In my day job, I work with code that stringently follows the SOLID design principles to the point of minimising fixed dependencies and making the code almost perfectly testable through elaborate design patterns. In addition, this is done in a department that is obsessed with Agile development and the Scrum 'methodology'. I have my own criticisms about this way of doing things: Such coding patterns laid down by software engineering 'best practices' actually obfuscate what the source code is supposed to do, and I'm often having to sift through multiple layers of classes and set breakpoints everywhere to determine what a given function actually does. It can seem as if the comprehensibility of our software is being sacrificed for testability, and there is so much overhead that could probably be done away with - morning 'stand up' meetings, retrospectives, countless metrics that diverge from the real state of things, an hour or two administrating 'work items' each day.

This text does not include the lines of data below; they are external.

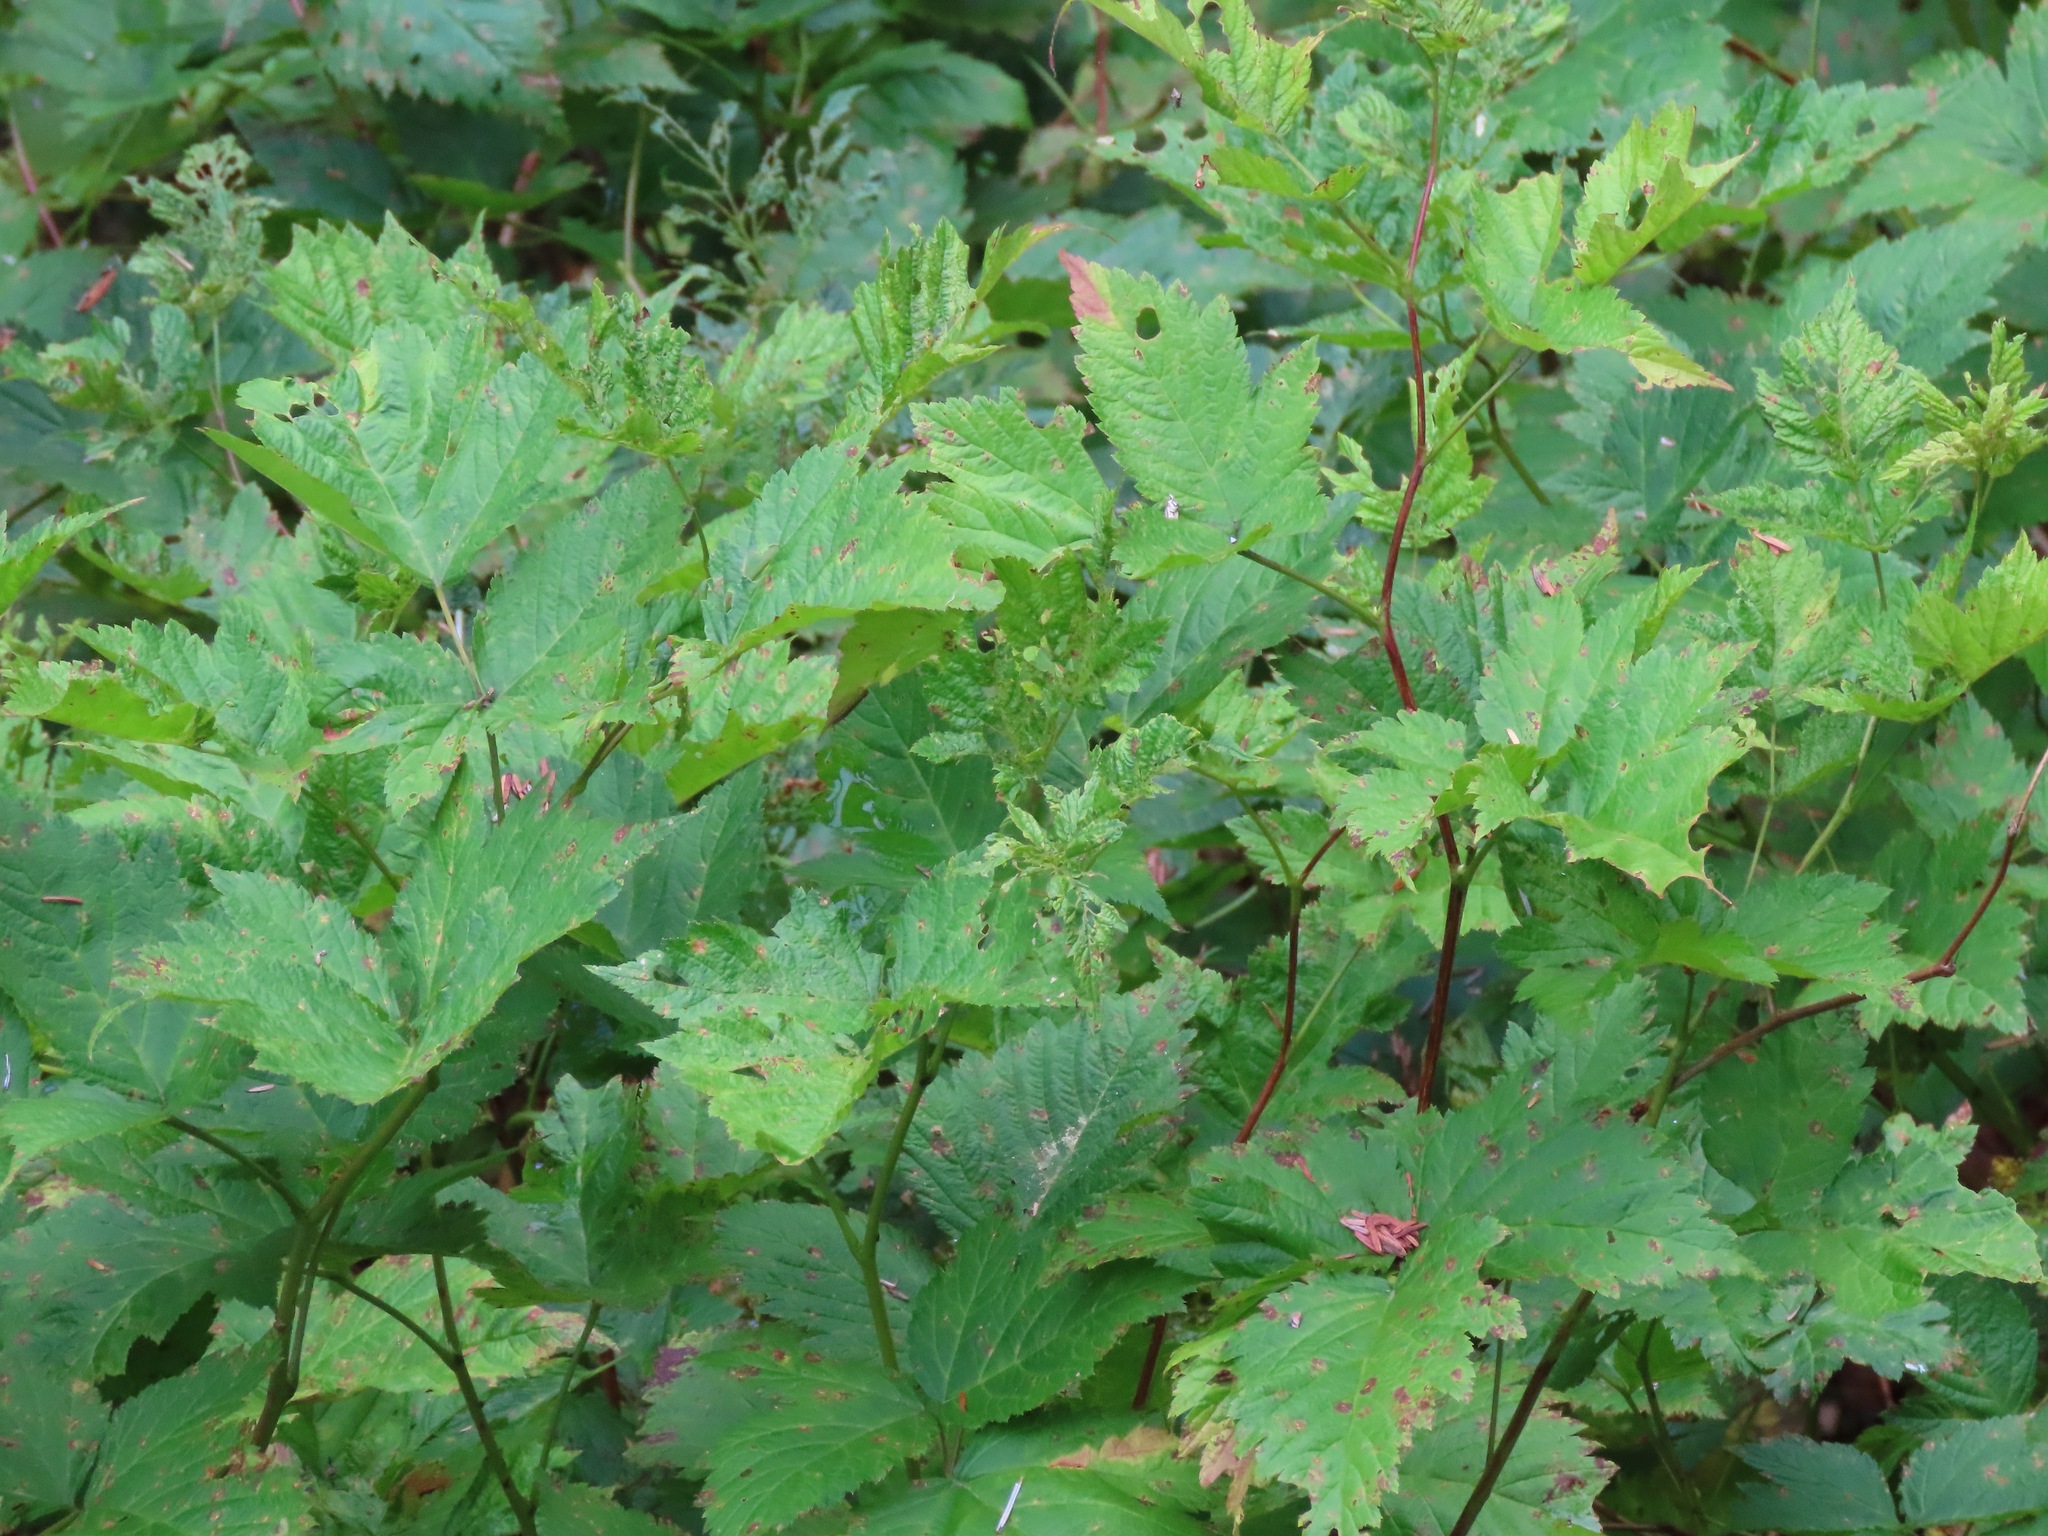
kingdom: Plantae
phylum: Tracheophyta
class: Magnoliopsida
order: Rosales
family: Rosaceae
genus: Rubus
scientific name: Rubus spectabilis
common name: Salmonberry
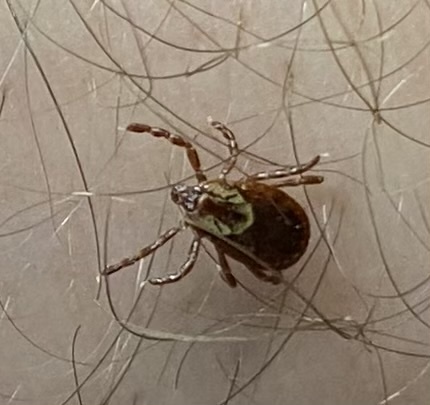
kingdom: Animalia
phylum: Arthropoda
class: Arachnida
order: Ixodida
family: Ixodidae
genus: Dermacentor
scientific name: Dermacentor variabilis
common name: American dog tick
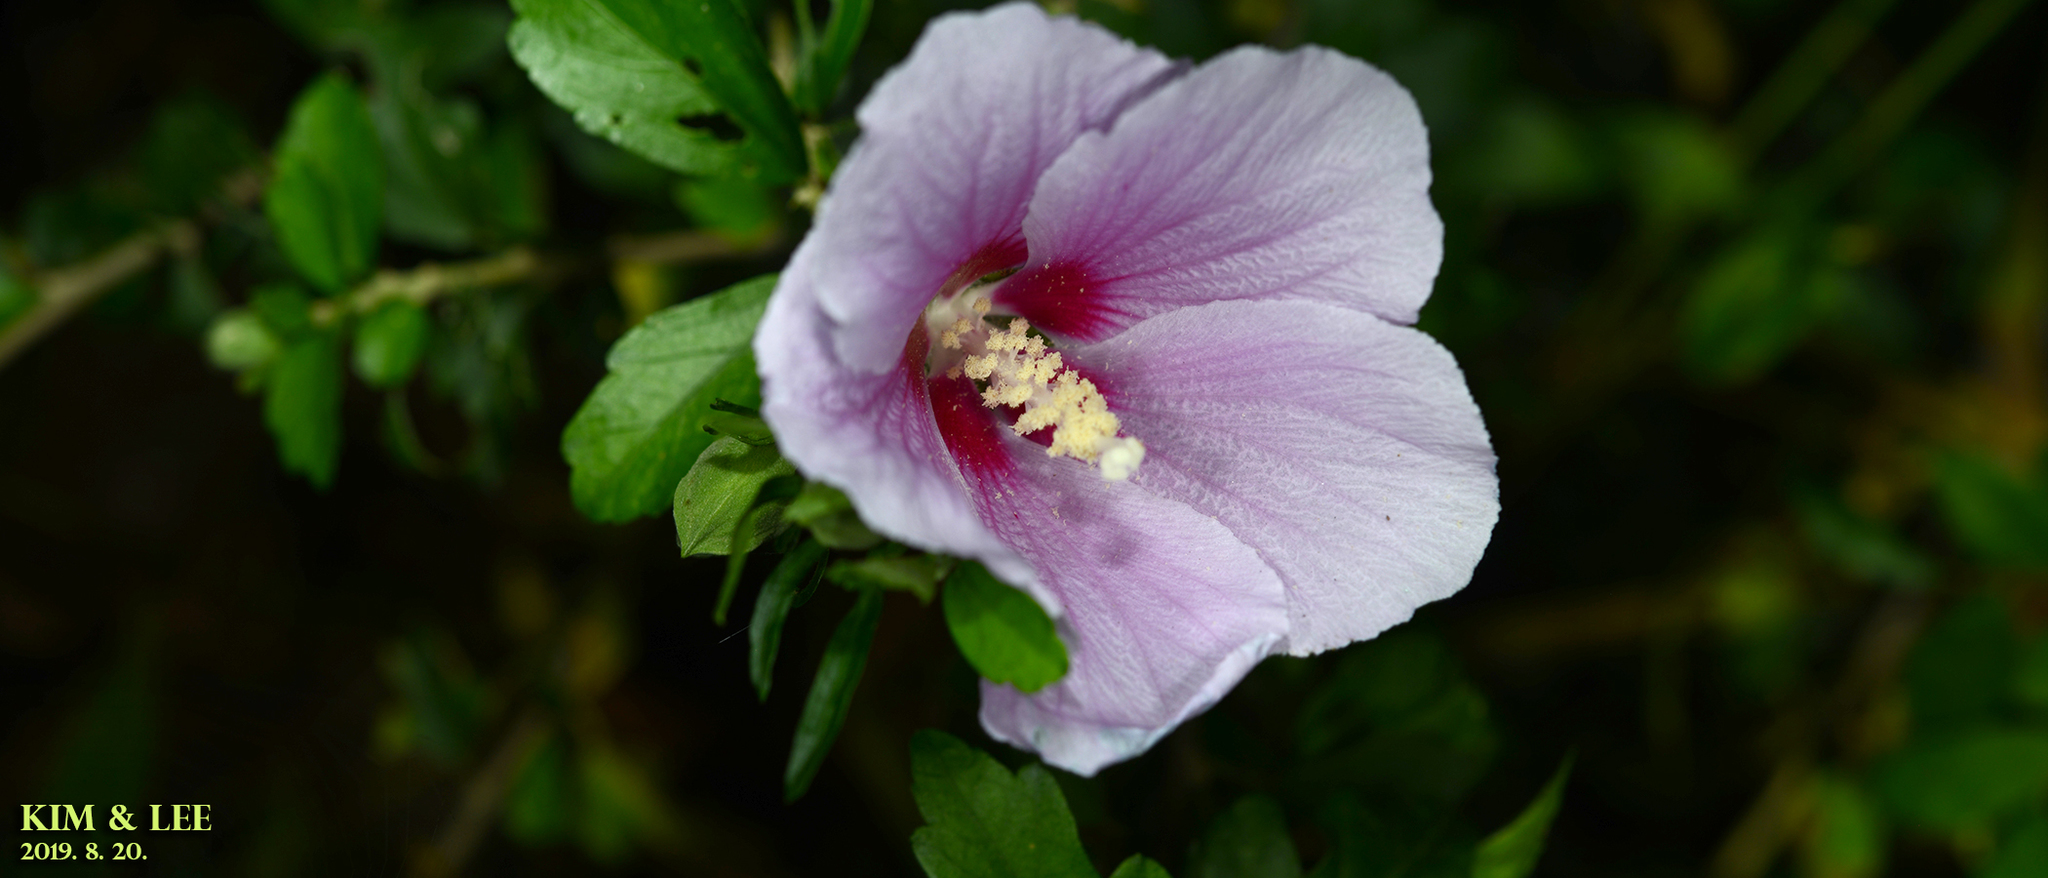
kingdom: Plantae
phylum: Tracheophyta
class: Magnoliopsida
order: Malvales
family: Malvaceae
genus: Hibiscus
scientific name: Hibiscus syriacus
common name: Syrian ketmia
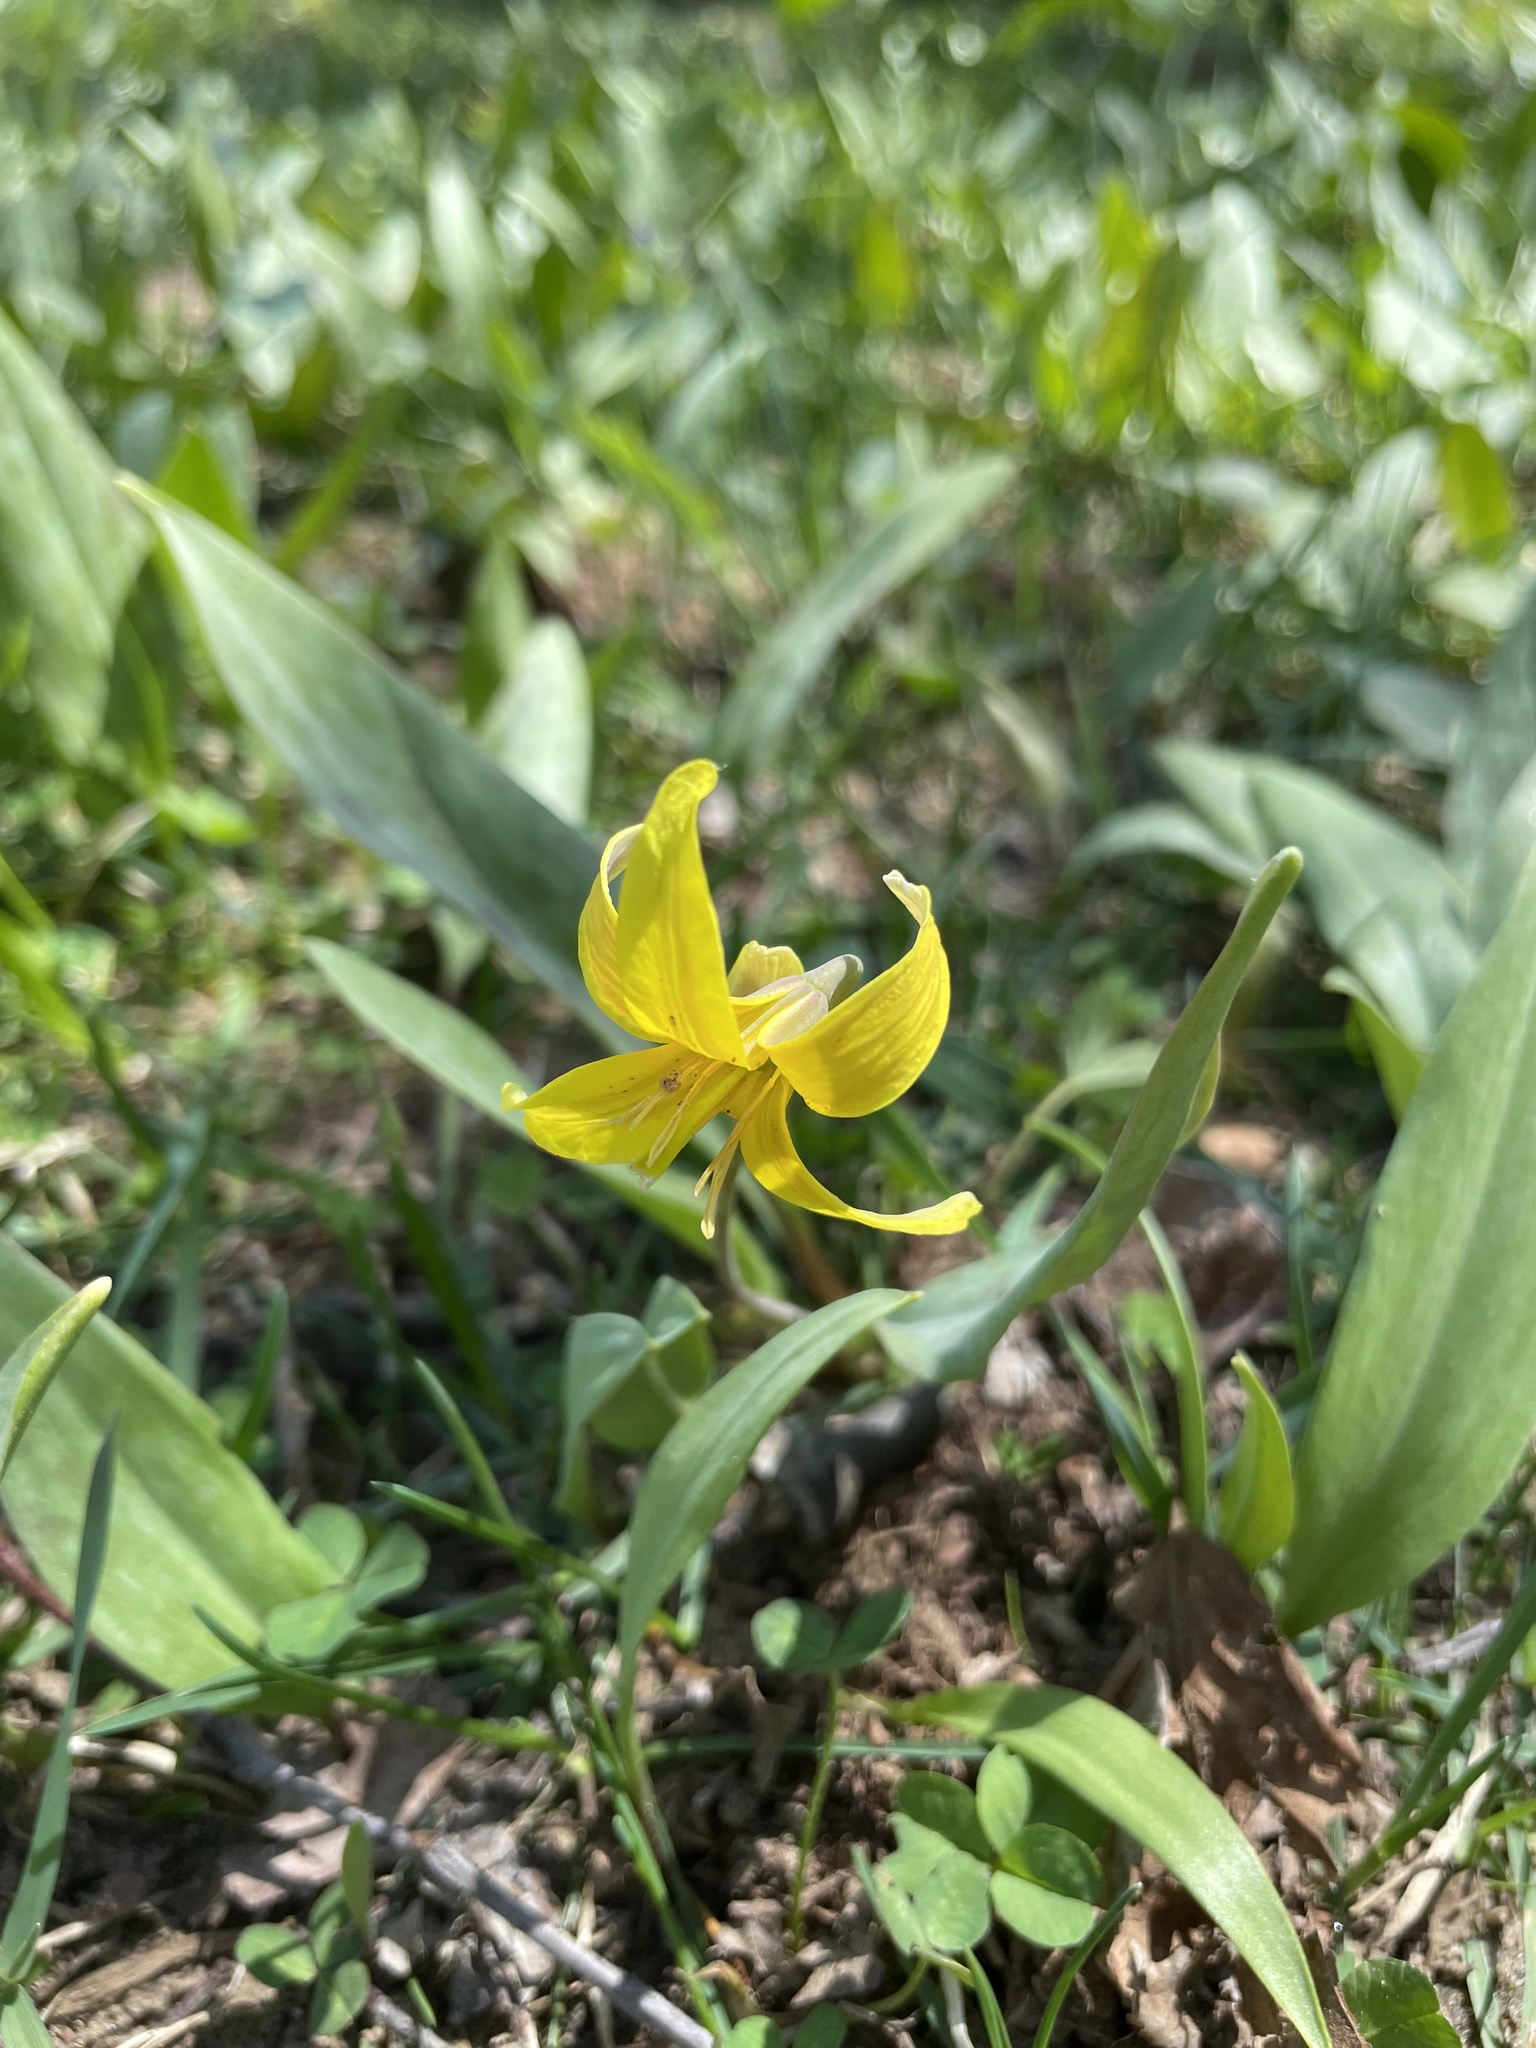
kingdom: Plantae
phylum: Tracheophyta
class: Liliopsida
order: Liliales
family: Liliaceae
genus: Erythronium
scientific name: Erythronium americanum
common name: Yellow adder's-tongue
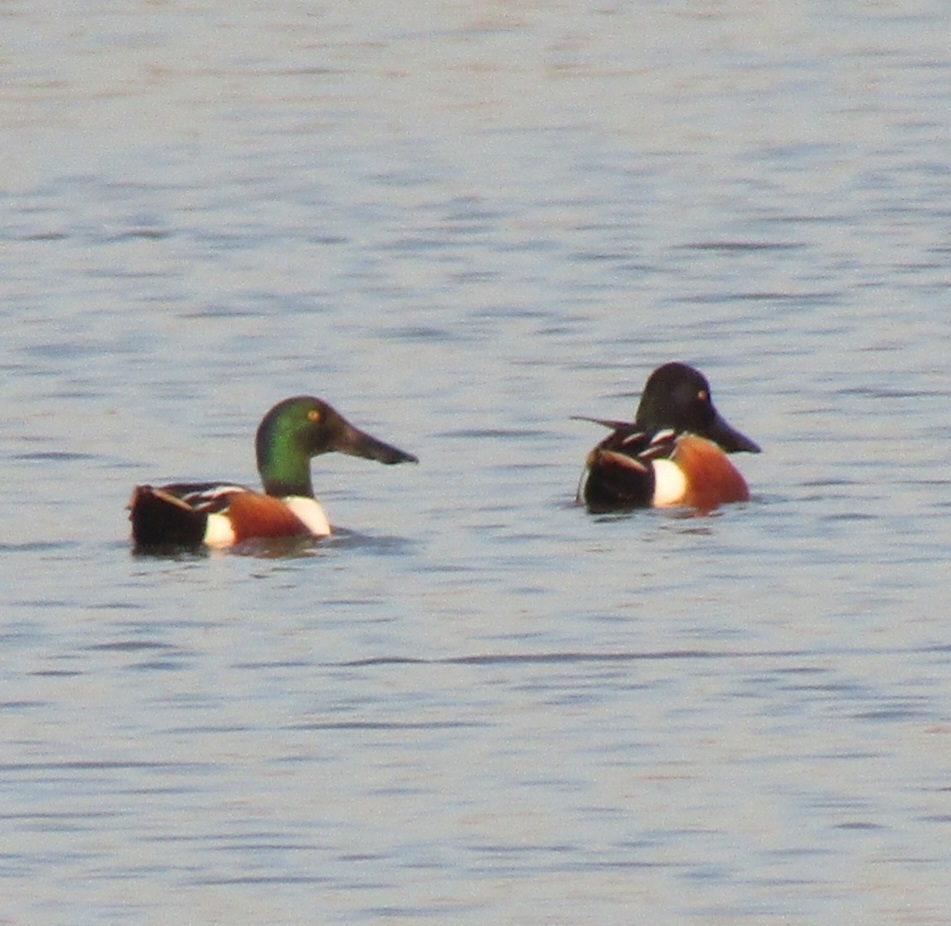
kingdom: Animalia
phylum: Chordata
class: Aves
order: Anseriformes
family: Anatidae
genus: Spatula
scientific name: Spatula clypeata
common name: Northern shoveler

As Jones pointed out, there is a huge skills gap between experienced software developers and those who go straight into research after graduating. Indeed, many of the things we consider 'best practices' don't make sense to those outside the software engineering world, and there is a difficult learning curve involved in following the coding patterns we're expected to use.

It would seem we are at an impasse. We can't realistically expect scientists to become software engineers, because that's a whole area of expertise in itself, and research departments can't or won't fund software engineers with industry experience. My argument here is that the situation isn't that black and white, and scientists aren't caught between publishing badly-written software or publishing over-engineered software, between software that's rendered unreadable through ignorance or rendered unreadable in order to conform to 'best practices'.

The simple, and realistic, answer to this problem is to adopt a handful of coding conventions that make source code readable, so it's self-explanatory to all scientists and others who could follow the mathematics being implemented. One doesn't require years of development experience to achieve this.

  • Make functions as short as possible, with each function ideally doing one specific thing only.
  • Make the code appear clean and as structured as possible.
  • Include comments in the code, where appropriate.
  • Give each function a name that's descriptive of its purpose.
  • Give each variable a descriptive name.
  • Try to declare variables globally, where possible.
  • Avoid duplicating code. It should be easier to extend existing classes if the functions are shorter and more specific.
  • When using third-party libraries, try choosing the best-documented, most widely used and maintained available.